Com o envelhecimento da população brasileira e o aumento do número de pessoas com mais de 80 anos, os pesquisadores querem entender o que faz os cérebros dos superidosos serem mais resistentes aos efeitos do avanço da idade, investigação que pode dar pistas sobre como prevenir ou adiar quadros de Alzheimer ou outras demências.

“Estudar isso abre a perspectiva de saber se essa característica é mero acaso ou se há algo ao longo da vida que fez com que esses superidosos obtivessem um envelhecimento bem-sucedido. Queremos saber se é só genética ou se há algo mais”, destaca Ricardo Nitrini, professor titular de Neurologia da USP. “Em vez de se estudar só os indivíduos com demência e ver o que de ruim fizeram, a ideia é pegar um indivíduo que está bem e descobrir o que de bom ele fez.”

 

Ele e seu doutorando, o neurologista do Hospital das Clínicas Adalberto Studart Neto, já estão estudando dois casos identificados como superidosos e buscam mais voluntários. “O tema tem despertado cada vez mais interesse na comunidade científica, mas a dificuldade é encontrá-los. São raros, por isso juntamos esforços com outros grupos, para ter uma casuística maior”, explica Nitrini.

Segundo Studart Neto, os primeiros testes realizados pelos pesquisadores para identificar superidosos são os neuropsicológicos, capazes de mostrar o desempenho desses pacientes em várias funções cerebrais. “O principal teste que se usa é o RAVLT (teste de aprendizagem auditivo-verbal de Rey, na sigla em inglês), que avalia a memória tardia espontânea. A pessoa é exposta a 15 palavras por cinco vezes; em seguida entra em contato com outras palavras e, após 30 minutos, tem de repetir as 15 palavras iniciais”, detalha.

 

Com a perda da capacidade de memorização natural do envelhecimento, o esperado para a faixa dos 80 anos é que os participantes recordem de sete a oito palavras, mas, entre os superidosos, a média de memorização é de mais de dez palavras – desempenho compatível com o de alguém de 50 a 60 anos.

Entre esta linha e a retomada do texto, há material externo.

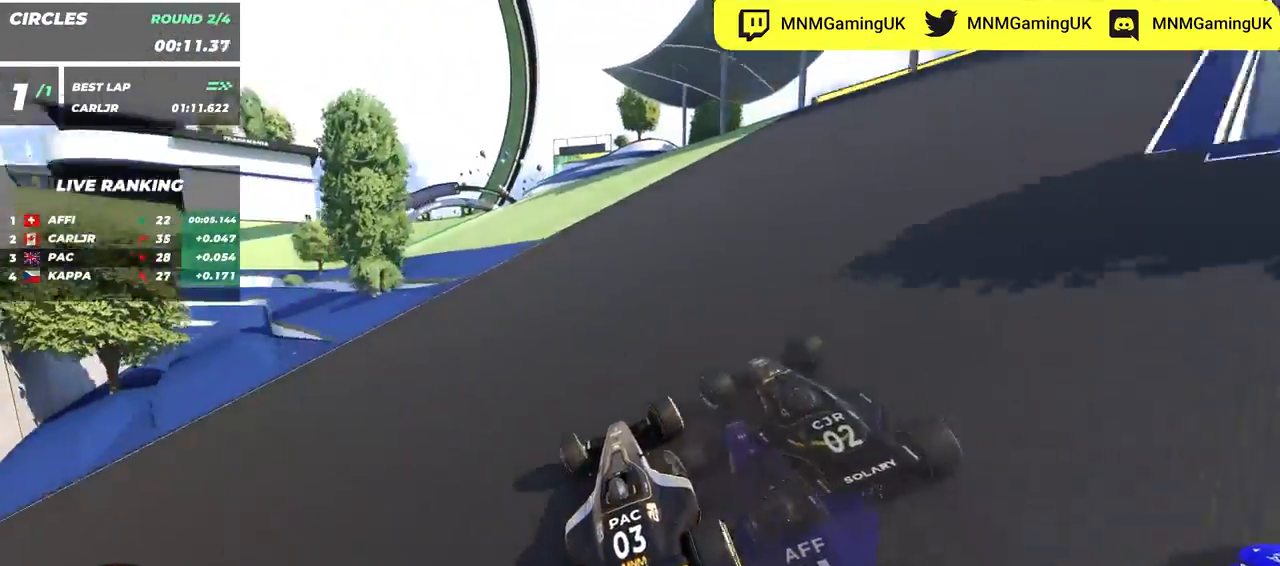
{"keys": ["left", "up"], "events": []}
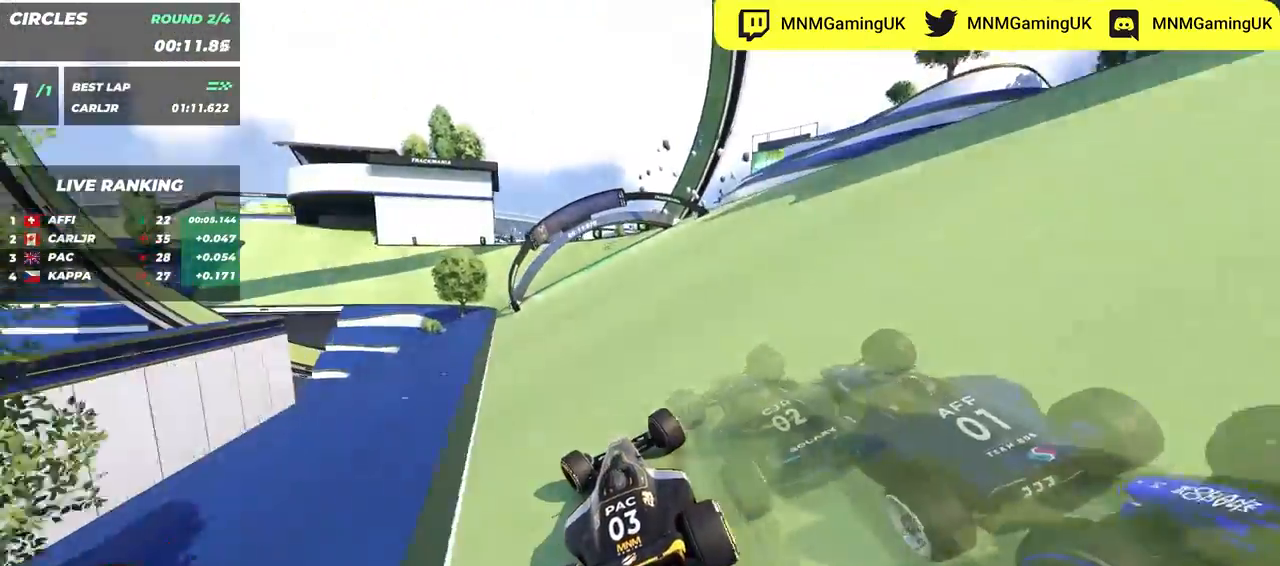
{"keys": ["left", "up"], "events": []}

“Fui para o Hospital das Clínicas como voluntário para um estudo para medir o risco de Alzheimer, mas fiz os testes de memória e fui tão bem que acabei sendo incluído nesse outro estudo”, brica Lemos, um dos participantes da pesquisa da USP.

 

Na PUC-RS, primeira a iniciar os estudos com superidosos, em 2015, já há dez pacientes com alto desempenho cognitivo sendo estudados. A experiência do grupo, liderado pelo neurocientista Jaderson Costa da Costa, diretor do Instituto do Cérebro do Rio Grande do Sul, os levou a adaptar conceitos clássicos. “O conceito de super-agers (em inglês) foi criado nos Estados Unidos. Por isso, em consenso com os professores Nitrini e Paulo Caramelli (UFMG), adaptamos a definição para o cenário brasileiro, considerando superidosos os maiores de 75 anos com desempenho cognitivo de pessoas mais jovens”, diz Wyllians Vendramini Borelli, da PUC-RS.

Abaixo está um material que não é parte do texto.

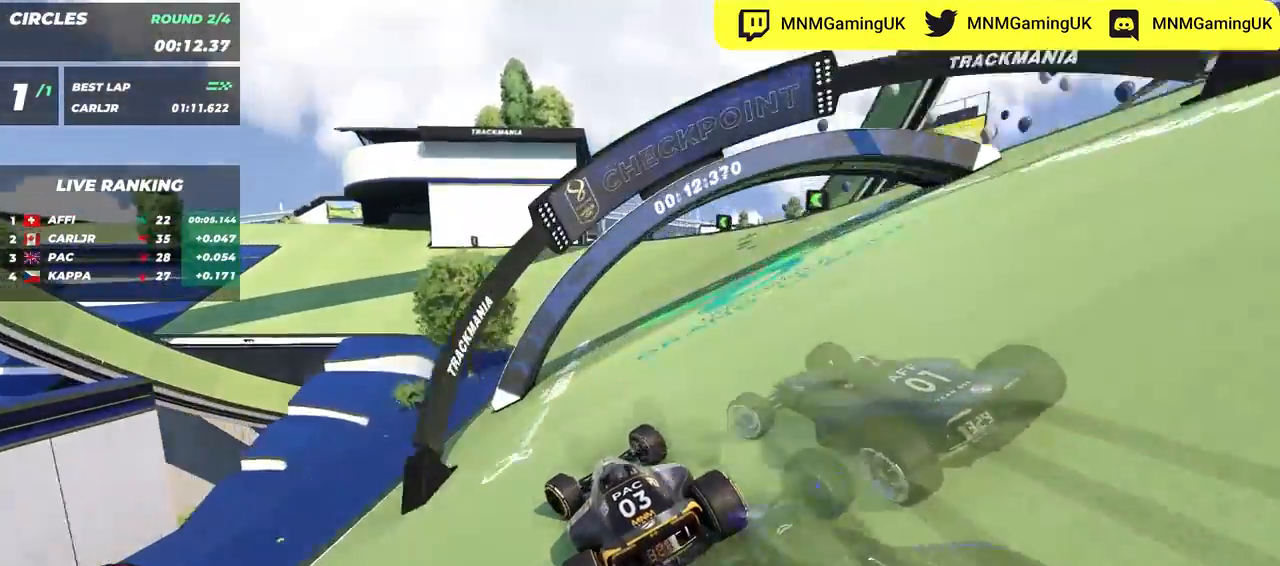
{"keys": ["left", "up"], "events": []}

Ele embarcou neste mês para Nova York para realizar parte de seu doutorado no Instituto de Pesquisa em Psiquiatria Nathan Kline, onde irá aprender a usar técnicas de big data para analisar imagens dos cérebros dos superidosos.

 

 

Com as investigações no País e no exterior, já há algumas pistas sobre as características dos idosos de alto desempenho. Algumas áreas do cérebro relacionadas a memória e motivação, por exemplo, são mais desenvolvidas ou ativas nos superidosos (veja quadro acima). Na parte comportamental, eles são, na maioria, ativos, otimistas e sociáveis. “Entre os nossos voluntários, todos demonstravam boa capacidade de criar laços, gostavam de viajar, tinham uma vida mais saudável”, diz Costa.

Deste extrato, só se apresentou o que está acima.